Abstract

We derive the Heisenberg representation of the ultrafast inverse Faraday effect that provides the time evolution of magnetic vectors of a magnetic system during its interaction with a laser pulse. We obtain a time-dependent effective magnetic operator acting in the Hilbert space of the total angular momentum that describes a process of nonthermal excitation of magnetic precessions in an electronic system by a circularly polarized laser pulse. The magnetic operator separates the effect of the laser pulse on the magnetic system from other magnetic interactions. The effective magnetic operator provides the equations of motion of magnetic vectors during the excitation by the laser.
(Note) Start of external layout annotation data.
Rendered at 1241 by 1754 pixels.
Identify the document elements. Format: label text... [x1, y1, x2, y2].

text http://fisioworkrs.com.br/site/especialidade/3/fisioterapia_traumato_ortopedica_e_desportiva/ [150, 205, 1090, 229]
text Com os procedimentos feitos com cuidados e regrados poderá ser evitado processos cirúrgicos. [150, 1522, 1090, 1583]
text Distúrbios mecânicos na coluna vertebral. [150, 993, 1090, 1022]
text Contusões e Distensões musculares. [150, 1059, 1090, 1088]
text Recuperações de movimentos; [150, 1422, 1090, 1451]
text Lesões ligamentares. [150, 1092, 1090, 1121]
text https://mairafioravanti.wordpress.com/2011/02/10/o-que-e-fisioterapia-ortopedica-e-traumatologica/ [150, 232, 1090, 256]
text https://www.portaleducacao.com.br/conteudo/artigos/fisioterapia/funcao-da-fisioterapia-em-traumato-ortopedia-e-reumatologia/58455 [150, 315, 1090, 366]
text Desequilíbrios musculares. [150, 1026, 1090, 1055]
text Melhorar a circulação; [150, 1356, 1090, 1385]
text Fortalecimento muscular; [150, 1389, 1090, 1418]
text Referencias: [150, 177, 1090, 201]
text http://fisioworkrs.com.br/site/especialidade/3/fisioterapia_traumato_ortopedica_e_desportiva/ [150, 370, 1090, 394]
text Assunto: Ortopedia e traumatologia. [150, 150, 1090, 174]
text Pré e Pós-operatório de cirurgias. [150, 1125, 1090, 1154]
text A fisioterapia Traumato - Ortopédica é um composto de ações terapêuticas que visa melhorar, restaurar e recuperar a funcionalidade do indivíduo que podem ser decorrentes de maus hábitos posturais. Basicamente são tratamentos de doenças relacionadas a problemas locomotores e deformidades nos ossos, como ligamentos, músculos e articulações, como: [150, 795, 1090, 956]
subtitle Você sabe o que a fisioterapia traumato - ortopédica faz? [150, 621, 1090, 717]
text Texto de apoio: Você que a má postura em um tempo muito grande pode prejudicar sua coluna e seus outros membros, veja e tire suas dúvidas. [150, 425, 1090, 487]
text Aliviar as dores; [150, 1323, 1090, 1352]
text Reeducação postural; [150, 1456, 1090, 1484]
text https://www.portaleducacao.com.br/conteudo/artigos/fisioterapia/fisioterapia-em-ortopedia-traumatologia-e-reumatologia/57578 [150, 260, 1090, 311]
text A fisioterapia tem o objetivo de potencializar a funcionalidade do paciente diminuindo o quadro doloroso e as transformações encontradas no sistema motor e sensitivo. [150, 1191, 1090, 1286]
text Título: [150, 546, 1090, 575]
We show that magnetization dynamics calculated with these equations is equivalent to magnetization dynamics calculated with the time-dependent Schr\"odinger equation, which takes into account the interaction of an electronic system with the electric field of light. We model and compare laser-induced precessions of magnetic sublattices of an easy-plane and an easy-axis antiferromagnetic systems. Using these models, we show how the ultrafast inverse Faraday effect induces a net magnetic moment in antiferromagnets and demonstrate that a crystal field environment and the exchange interaction play essential roles for laser-induced magnetization dynamics even during the action of a pump pulse. Using our approach, we show that light-induced precessions can start even during the action of the pump pulse with a duration several tens times shorter than the period of induced precessions and affect the position of magnetic vectors after the action of the pump pulse.